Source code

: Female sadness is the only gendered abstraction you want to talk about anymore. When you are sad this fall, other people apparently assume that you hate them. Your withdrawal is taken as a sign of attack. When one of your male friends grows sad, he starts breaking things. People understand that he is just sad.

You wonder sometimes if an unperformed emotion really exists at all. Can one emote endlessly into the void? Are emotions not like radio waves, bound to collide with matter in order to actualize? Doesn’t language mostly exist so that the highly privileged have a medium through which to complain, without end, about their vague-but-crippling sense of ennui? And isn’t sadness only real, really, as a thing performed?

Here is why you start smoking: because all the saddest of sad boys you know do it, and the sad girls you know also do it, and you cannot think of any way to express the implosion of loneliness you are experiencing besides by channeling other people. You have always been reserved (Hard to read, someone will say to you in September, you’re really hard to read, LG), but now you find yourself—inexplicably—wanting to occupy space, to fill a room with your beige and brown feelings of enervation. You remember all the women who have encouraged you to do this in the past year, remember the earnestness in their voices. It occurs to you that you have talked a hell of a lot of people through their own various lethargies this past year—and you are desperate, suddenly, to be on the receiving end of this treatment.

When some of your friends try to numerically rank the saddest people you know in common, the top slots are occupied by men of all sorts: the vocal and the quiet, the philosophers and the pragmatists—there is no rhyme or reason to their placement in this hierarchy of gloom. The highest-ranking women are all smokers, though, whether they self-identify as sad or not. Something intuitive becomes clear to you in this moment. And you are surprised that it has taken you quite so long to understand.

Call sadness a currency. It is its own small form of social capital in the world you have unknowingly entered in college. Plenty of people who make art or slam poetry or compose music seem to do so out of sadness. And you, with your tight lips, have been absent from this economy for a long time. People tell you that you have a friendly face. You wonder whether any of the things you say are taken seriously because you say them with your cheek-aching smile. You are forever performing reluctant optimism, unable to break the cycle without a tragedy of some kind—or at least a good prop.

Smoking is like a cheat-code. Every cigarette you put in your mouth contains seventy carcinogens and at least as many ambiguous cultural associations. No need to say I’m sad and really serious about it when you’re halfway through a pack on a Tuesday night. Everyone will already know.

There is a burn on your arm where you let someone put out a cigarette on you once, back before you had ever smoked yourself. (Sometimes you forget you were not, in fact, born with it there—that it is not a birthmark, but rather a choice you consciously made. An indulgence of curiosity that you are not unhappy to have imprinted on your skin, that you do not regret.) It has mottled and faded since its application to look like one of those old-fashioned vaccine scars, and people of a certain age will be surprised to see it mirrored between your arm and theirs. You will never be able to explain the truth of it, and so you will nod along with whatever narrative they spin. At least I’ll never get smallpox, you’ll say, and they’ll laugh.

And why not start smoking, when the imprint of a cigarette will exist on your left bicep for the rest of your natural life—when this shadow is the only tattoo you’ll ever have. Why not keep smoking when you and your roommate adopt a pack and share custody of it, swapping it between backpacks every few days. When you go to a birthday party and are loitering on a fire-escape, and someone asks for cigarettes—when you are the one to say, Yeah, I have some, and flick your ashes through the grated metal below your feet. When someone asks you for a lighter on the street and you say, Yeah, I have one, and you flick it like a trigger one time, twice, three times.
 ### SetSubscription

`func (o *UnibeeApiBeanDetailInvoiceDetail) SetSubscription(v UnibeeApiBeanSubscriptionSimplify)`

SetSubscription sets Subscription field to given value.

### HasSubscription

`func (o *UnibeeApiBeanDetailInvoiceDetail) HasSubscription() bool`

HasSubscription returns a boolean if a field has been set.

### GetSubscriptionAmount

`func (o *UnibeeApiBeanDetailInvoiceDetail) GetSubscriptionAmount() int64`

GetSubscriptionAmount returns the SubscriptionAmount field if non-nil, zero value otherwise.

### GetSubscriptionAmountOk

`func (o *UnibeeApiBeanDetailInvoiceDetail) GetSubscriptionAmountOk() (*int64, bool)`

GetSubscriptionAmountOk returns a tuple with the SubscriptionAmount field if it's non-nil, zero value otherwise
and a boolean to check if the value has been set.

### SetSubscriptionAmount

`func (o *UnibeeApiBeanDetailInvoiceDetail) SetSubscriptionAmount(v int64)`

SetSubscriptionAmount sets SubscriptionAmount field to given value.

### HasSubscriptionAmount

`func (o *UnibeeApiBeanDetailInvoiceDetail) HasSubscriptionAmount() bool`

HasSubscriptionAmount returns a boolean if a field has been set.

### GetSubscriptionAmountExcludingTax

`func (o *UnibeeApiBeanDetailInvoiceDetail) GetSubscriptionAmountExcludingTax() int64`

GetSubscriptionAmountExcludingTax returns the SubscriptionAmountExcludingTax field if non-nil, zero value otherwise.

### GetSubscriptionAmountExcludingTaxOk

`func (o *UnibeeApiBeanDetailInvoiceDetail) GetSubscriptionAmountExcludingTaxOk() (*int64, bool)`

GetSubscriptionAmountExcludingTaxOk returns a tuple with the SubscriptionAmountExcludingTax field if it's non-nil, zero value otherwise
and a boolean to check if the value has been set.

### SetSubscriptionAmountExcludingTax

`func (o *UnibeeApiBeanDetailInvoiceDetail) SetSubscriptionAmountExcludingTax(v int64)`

▬▬▬▬▬▬

> INSTRUCTION: Write out every entry once more, precisely as it stands.

> ANSWER TO THIS EXERCISE:
Source code

: Female sadness is the only gendered abstraction you want to talk about anymore. When you are sad this fall, other people apparently assume that you hate them. Your withdrawal is taken as a sign of attack. When one of your male friends grows sad, he starts breaking things. People understand that he is just sad.

You wonder sometimes if an unperformed emotion really exists at all. Can one emote endlessly into the void? Are emotions not like radio waves, bound to collide with matter in order to actualize? Doesn’t language mostly exist so that the highly privileged have a medium through which to complain, without end, about their vague-but-crippling sense of ennui? And isn’t sadness only real, really, as a thing performed?

Here is why you start smoking: because all the saddest of sad boys you know do it, and the sad girls you know also do it, and you cannot think of any way to express the implosion of loneliness you are experiencing besides by channeling other people. You have always been reserved (Hard to read, someone will say to you in September, you’re really hard to read, LG), but now you find yourself—inexplicably—wanting to occupy space, to fill a room with your beige and brown feelings of enervation. You remember all the women who have encouraged you to do this in the past year, remember the earnestness in their voices. It occurs to you that you have talked a hell of a lot of people through their own various lethargies this past year—and you are desperate, suddenly, to be on the receiving end of this treatment.

When some of your friends try to numerically rank the saddest people you know in common, the top slots are occupied by men of all sorts: the vocal and the quiet, the philosophers and the pragmatists—there is no rhyme or reason to their placement in this hierarchy of gloom. The highest-ranking women are all smokers, though, whether they self-identify as sad or not. Something intuitive becomes clear to you in this moment. And you are surprised that it has taken you quite so long to understand.

Call sadness a currency. It is its own small form of social capital in the world you have unknowingly entered in college. Plenty of people who make art or slam poetry or compose music seem to do so out of sadness. And you, with your tight lips, have been absent from this economy for a long time. People tell you that you have a friendly face. You wonder whether any of the things you say are taken seriously because you say them with your cheek-aching smile. You are forever performing reluctant optimism, unable to break the cycle without a tragedy of some kind—or at least a good prop.

Smoking is like a cheat-code. Every cigarette you put in your mouth contains seventy carcinogens and at least as many ambiguous cultural associations. No need to say I’m sad and really serious about it when you’re halfway through a pack on a Tuesday night. Everyone will already know.

There is a burn on your arm where you let someone put out a cigarette on you once, back before you had ever smoked yourself. (Sometimes you forget you were not, in fact, born with it there—that it is not a birthmark, but rather a choice you consciously made. An indulgence of curiosity that you are not unhappy to have imprinted on your skin, that you do not regret.) It has mottled and faded since its application to look like one of those old-fashioned vaccine scars, and people of a certain age will be surprised to see it mirrored between your arm and theirs. You will never be able to explain the truth of it, and so you will nod along with whatever narrative they spin. At least I’ll never get smallpox, you’ll say, and they’ll laugh.

And why not start smoking, when the imprint of a cigarette will exist on your left bicep for the rest of your natural life—when this shadow is the only tattoo you’ll ever have. Why not keep smoking when you and your roommate adopt a pack and share custody of it, swapping it between backpacks every few days. When you go to a birthday party and are loitering on a fire-escape, and someone asks for cigarettes—when you are the one to say, Yeah, I have some, and flick your ashes through the grated metal below your feet. When someone asks you for a lighter on the street and you say, Yeah, I have one, and you flick it like a trigger one time, twice, three times.
 ### SetSubscription

`func (o *UnibeeApiBeanDetailInvoiceDetail) SetSubscription(v UnibeeApiBeanSubscriptionSimplify)`

SetSubscription sets Subscription field to given value.

### HasSubscription

`func (o *UnibeeApiBeanDetailInvoiceDetail) HasSubscription() bool`

HasSubscription returns a boolean if a field has been set.

### GetSubscriptionAmount

`func (o *UnibeeApiBeanDetailInvoiceDetail) GetSubscriptionAmount() int64`

GetSubscriptionAmount returns the SubscriptionAmount field if non-nil, zero value otherwise.

### GetSubscriptionAmountOk

`func (o *UnibeeApiBeanDetailInvoiceDetail) GetSubscriptionAmountOk() (*int64, bool)`

GetSubscriptionAmountOk returns a tuple with the SubscriptionAmount field if it's non-nil, zero value otherwise
and a boolean to check if the value has been set.

### SetSubscriptionAmount

`func (o *UnibeeApiBeanDetailInvoiceDetail) SetSubscriptionAmount(v int64)`

SetSubscriptionAmount sets SubscriptionAmount field to given value.

### HasSubscriptionAmount

`func (o *UnibeeApiBeanDetailInvoiceDetail) HasSubscriptionAmount() bool`

HasSubscriptionAmount returns a boolean if a field has been set.

### GetSubscriptionAmountExcludingTax

`func (o *UnibeeApiBeanDetailInvoiceDetail) GetSubscriptionAmountExcludingTax() int64`

GetSubscriptionAmountExcludingTax returns the SubscriptionAmountExcludingTax field if non-nil, zero value otherwise.

### GetSubscriptionAmountExcludingTaxOk

`func (o *UnibeeApiBeanDetailInvoiceDetail) GetSubscriptionAmountExcludingTaxOk() (*int64, bool)`

GetSubscriptionAmountExcludingTaxOk returns a tuple with the SubscriptionAmountExcludingTax field if it's non-nil, zero value otherwise
and a boolean to check if the value has been set.

### SetSubscriptionAmountExcludingTax

`func (o *UnibeeApiBeanDetailInvoiceDetail) SetSubscriptionAmountExcludingTax(v int64)`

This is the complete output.